Here are a couple of tips and tricks to make your fishing experience more fulfilling.
Equipment for Carp fly fishing
As mentioned earlier carps can grow to be rather massive in size. You’re looking at weight variations that may go up to 30lbs! Now, this all depends on where you’re fishing. The larger the water reservoir the more likely you are to find larger sizes. In terms of rod sizes, you should probably consider anything from an 8/9 foot rod.
Note that you are dealing with a very powerful fish, and anything below a 7ft trout rod will give you a very hard time, and put a strain on your fishing gear.
Key Considerations when choosing carp fly fishing flies
One thing that many people seem to overlook is the carp fly hook. Anyone who’s captured a decent sized carp will tell you that the big ones fight for very long periods. This means that without the right hook, you will be up for disappointment.

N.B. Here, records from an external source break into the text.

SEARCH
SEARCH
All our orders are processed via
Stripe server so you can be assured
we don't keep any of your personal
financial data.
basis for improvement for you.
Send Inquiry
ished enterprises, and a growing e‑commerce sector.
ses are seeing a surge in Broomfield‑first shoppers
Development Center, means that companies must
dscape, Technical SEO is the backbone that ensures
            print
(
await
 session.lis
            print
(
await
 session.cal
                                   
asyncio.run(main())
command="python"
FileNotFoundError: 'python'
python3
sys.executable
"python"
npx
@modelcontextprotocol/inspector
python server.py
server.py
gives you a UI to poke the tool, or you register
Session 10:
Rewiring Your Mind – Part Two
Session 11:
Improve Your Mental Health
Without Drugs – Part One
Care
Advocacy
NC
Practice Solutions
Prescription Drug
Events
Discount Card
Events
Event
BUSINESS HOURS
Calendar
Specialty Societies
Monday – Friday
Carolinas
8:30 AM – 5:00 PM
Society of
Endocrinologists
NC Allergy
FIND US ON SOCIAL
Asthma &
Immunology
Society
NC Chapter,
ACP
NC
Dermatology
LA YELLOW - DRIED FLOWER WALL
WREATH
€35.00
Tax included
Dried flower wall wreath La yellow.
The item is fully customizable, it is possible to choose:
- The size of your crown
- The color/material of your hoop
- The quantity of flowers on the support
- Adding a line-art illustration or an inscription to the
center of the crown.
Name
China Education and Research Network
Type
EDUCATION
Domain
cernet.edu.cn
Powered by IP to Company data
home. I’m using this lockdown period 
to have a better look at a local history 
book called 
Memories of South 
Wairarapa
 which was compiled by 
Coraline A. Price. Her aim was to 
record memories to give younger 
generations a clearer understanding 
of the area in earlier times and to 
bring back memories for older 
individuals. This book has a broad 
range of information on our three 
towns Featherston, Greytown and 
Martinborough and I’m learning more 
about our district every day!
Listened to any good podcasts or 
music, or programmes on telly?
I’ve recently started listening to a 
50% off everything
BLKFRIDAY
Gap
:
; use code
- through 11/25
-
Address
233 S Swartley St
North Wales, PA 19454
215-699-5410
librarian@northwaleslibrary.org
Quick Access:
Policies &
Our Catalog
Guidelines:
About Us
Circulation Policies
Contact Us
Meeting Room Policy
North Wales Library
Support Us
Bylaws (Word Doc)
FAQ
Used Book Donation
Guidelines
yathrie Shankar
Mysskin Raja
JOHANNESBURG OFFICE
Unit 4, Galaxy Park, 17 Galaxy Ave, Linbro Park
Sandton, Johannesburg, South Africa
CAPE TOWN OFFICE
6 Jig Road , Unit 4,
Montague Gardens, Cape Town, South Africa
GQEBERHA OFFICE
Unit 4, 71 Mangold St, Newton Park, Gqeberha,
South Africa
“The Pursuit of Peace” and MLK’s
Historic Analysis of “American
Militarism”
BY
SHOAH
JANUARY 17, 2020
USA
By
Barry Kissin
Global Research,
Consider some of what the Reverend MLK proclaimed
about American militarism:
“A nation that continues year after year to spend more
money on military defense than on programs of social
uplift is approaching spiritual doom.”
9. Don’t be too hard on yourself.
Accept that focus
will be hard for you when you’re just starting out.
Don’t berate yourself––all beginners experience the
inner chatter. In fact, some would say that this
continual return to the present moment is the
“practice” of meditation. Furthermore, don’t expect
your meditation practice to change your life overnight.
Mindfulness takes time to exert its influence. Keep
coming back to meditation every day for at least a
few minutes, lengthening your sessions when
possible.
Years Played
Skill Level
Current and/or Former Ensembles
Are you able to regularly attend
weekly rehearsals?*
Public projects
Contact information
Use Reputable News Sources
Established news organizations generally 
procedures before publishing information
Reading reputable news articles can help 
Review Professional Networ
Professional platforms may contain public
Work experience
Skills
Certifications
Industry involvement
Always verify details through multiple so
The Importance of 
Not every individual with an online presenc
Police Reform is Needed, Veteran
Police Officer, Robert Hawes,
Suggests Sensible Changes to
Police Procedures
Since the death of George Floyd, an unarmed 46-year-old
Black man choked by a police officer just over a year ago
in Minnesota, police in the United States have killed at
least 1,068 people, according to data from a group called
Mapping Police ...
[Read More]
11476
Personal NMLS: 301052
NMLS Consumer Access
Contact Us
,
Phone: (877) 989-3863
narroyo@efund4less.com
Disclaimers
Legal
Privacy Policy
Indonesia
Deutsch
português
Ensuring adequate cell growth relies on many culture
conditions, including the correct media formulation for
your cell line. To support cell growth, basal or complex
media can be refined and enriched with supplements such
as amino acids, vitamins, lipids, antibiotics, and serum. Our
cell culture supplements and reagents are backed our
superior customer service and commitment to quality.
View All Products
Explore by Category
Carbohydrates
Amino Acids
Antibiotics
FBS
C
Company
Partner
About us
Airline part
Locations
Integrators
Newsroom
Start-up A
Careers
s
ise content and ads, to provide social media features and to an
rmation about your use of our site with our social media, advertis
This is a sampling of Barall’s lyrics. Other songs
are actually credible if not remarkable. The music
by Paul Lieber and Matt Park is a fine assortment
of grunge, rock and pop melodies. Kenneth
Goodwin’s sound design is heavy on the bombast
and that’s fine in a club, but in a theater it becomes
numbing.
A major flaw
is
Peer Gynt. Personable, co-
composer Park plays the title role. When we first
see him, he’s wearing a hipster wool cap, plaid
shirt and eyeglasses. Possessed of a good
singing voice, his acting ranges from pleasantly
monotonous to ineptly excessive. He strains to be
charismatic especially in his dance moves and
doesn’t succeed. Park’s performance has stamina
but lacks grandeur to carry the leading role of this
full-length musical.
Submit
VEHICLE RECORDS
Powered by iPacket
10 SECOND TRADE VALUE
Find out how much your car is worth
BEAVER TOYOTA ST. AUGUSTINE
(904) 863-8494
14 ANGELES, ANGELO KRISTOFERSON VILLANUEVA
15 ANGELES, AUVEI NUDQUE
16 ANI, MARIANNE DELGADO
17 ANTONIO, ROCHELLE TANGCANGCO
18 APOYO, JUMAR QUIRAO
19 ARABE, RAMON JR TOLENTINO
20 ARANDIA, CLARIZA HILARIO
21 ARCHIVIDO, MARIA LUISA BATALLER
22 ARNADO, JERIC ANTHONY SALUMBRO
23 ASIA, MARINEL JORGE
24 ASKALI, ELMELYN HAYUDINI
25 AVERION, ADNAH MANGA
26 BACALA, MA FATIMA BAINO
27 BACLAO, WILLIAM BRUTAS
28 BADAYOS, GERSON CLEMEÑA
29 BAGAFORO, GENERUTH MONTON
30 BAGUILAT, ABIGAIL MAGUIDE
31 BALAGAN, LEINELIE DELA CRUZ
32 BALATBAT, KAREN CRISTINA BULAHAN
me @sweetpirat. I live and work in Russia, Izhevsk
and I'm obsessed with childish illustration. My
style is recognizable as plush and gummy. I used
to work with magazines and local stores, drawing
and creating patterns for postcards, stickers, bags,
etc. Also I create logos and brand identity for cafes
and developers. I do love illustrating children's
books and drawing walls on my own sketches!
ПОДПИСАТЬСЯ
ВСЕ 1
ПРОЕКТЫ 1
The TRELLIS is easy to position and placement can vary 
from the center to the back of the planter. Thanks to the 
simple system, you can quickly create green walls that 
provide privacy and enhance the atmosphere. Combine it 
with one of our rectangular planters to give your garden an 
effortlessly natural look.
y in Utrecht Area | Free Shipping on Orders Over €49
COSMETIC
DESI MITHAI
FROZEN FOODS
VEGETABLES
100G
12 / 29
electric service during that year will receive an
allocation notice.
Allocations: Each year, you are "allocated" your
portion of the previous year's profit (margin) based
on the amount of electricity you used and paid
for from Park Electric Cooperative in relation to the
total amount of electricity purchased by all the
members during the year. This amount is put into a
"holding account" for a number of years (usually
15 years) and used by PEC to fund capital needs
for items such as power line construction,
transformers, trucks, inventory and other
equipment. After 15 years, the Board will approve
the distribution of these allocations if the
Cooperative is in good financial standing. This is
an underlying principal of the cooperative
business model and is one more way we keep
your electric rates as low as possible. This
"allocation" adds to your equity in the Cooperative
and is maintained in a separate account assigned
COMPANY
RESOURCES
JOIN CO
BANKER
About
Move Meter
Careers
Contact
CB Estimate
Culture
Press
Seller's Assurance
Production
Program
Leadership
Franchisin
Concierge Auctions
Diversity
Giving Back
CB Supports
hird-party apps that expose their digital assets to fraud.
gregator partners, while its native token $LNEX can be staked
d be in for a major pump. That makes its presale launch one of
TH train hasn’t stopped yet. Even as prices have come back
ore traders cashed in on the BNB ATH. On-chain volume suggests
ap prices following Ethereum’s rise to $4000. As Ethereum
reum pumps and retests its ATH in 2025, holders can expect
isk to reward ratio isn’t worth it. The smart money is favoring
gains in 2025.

Your carp fly hook should be durable and strong. It is recommended that you get steel hooks, mainly because they are more resistant to bending. Hooks that aren’t strong enough tend to bend easily, which means the fish can just as easily break free.
Visibility is also a very key feature when it comes to shopping for carp flies. This is because you can see every bit of activity even in murky water, which makes it easier to operate.
It is recommended to use dark colors, black works well, especially in reservoirs that have little to no current. It’s all about being able to see the fish, and the fish being close enough to see your line, otherwise, it doesn’t work.
Ensure you have some wiggle room when selecting your carp flies. The smaller and more wiggly they are the better your chances.
The size of your carp fly will go a long way in ensuring your entire set up blends into the surroundings and looks as natural in the still water as possible. Keep in mind that these are intelligent, highly agile fish that are easily spooked.
That said, you should go for a larger range than the more common 9/10ft. Depending on where you’re fishing from, you can go for 6-10/12. Experiment with different sizes to find the right fit for you.
Learning how to bait in carp fly fishing is a bit of an exact science. Many people don’t realize that the best and most effective way to bring the fish up to the surface is by throwing bits of the bait as a lure. What you use as bait is up to you of course. You can go for anything from little pieces of floating beetles to dog biscuits, whatever works best.
The idea is to spark a feeding frenzy and to get them up to the surface. This instinctive feeding frenzy will make it harder for the carp to distinguish food from your fly hook, which increases your chances of a successful catch. Also, don’t be too concerned if you scare them off at first, just be patient, they almost always come right back.
Be gentle, slow and steady movements will fool the fish into thinking its food it’s running after. Being too impulsive and jerking the rod around will spook the fish.
Cast ahead of tailing fish. Finally, ensure you set your cast in front of the fish, ensure the fish can see it, then let it gently sink to the bottom. While this happens, just tug on it gently to create the illusion of life, then let the fish do the rest of the work for you.
Being able to see the fish’s movement will show you how effective your plan is, and it will show you the right instant to pull the hooked fish up to the surface.
How successful your fishing expedition culminates depends significantly on your carp fishing flies, which is why you should ensure you have the right equipment for the job.